Secondly, running the same job twice on different nodes might give different results, because of variability between chips which is significant on modern machines as chips aren't binned as much anynmore for power consumption and clock speeds as they used to be. Even the temperature of the cooling water entering the machine can influence power consumption.

Note also that it is not possible to measure the energy consumption of the Slingshot network or the storage operations. This is shared infrastructure and it is not possible to track how much each job contributes to their energy consumption. It is far from negligible though at the scale of a supercomputer.

For the whole project¶

Getting the energy consumption for the whole project, is a bit more tricky. One can in priciple process the output of the sacct command with an awk command to sum up the reported energy consumption of all jobs that the project has run. In some cases the reported number for some jobs might be incorrect though, which has happened sometimes, and this might result the total energy consumption to be something way bigger than it really is.

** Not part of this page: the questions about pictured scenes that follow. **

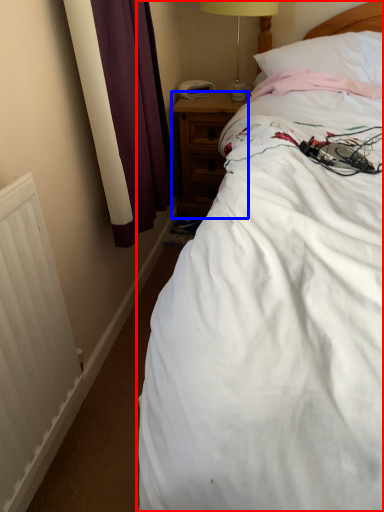
Question: Which of the following is the farthest to the observer, bed (highlighted by a red box) or nightstand (highlighted by a blue box)?

Choices:
 (A) bed
 (B) nightstand

Answer: (B)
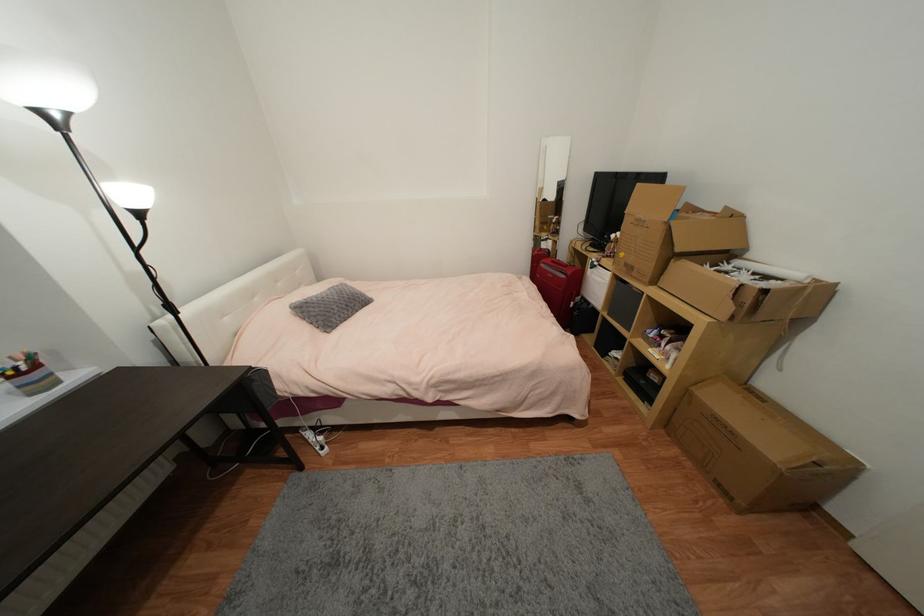
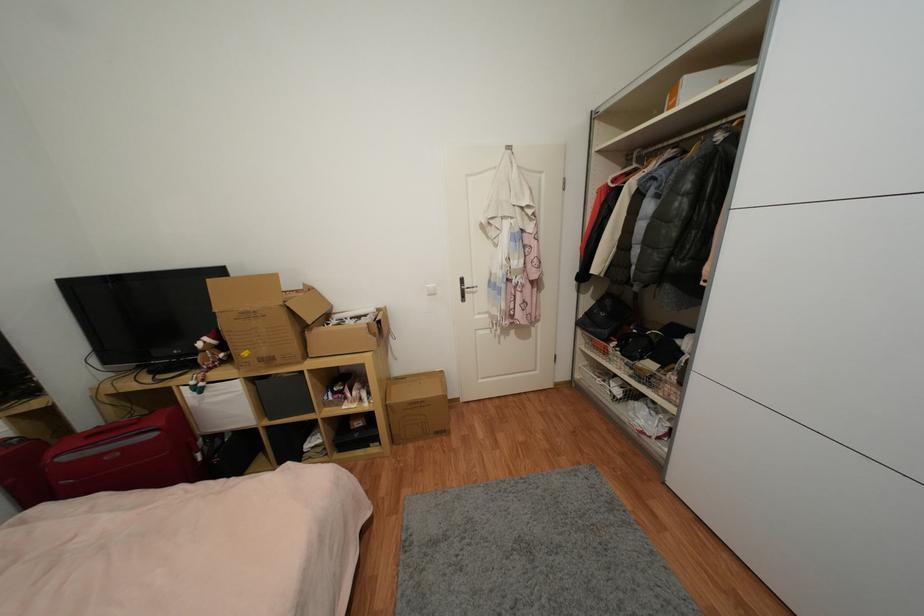
Question: Based on the continuous images, in which direction is the camera rotating? Reply with the corresponding letter.

Choices:
 (A) Left
 (B) Right
 (C) Up
 (D) Down

Answer: (B)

So you'll have to check manually if the numbers make sense and process manually if they don't.

An example of a sacct command that sums up the results for job energies starting from 24th October 2023, taking account all users that have run jobs in the example project 465000001 and gives the result in Joules:

echo "Energy consumed by project: $(sacct -S2023-10-24 -Aproject_465000001 --allusers -X -oConsumedEnergyRaw | awk '{sum+=$1;} END{print sum;}') Joules"

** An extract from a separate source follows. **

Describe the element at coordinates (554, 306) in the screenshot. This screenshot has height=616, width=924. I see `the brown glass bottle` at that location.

Please see, if the result makes sense. If you get something in the scale of 10^20 Joules, the result is clearly wrong. It's possible (and more common) to also see results of zero for the energies of individual jobs for some LUMI-G nodes, which isn't a correct result either, and which is caused by problems with part of the LUMI-G nodes what it comes to correctly reporting the energy of jobs.

You can check and compare the results for energies of the individual jobs e.g. with the sacct command:

sacct -S2023-10-24 -Aproject_465000001 --allusers -X -oJobid,partition,Start,End,ConsumedEnergyRaw

This prints out the jobid, partition on which the job was run, start and end times of the job, and the consumed energy in Joules. You can compare the energies consumed by the jobs, and if there's something that clearly stands out as wrong, you can just ignore that result or cut it out. This can be done rather easily e.g. by printing the output of the previous command to a file, manually deleting the lines that contain clearly wrong results for energies, and then summing up the job energies for that file. See below and example:

sacct -S2023-10-24 -Aproject_465000001 --allusers -X -oJobid,partition,Start,End,ConsumedEnergyRaw > consumedenergies.txt

Open the file with a text editor and delete the lines that contain weird results for job energies. Then, to sum up the 5th column (job energies), one can, e.g., use the command:

echo "Energy consumed by project: $(cat consumedenergies.txt | awk '{sum+=$5;} END{print sum;}') Joules"

If relevant, please see also the page for sacct in Slurm documentation for more options with sacct.

Please note again that these results are not very trustworthy and even irrelevant if nodes are not properly filled (and certainly irrelevant on shared nodes). You shouldn't be surprised if you see a 20% or 30% variation running the job again on a different day on a different set of nodes, even when using full nodes, because of the very nature of modern semiconductors and computers. Energy results only make sense when making proper statistics over a large number of similar runs. The energy consumption of a job is in no way a deterministic number and the full energy consumption cannot even be measured due to the shared interconnect and storage.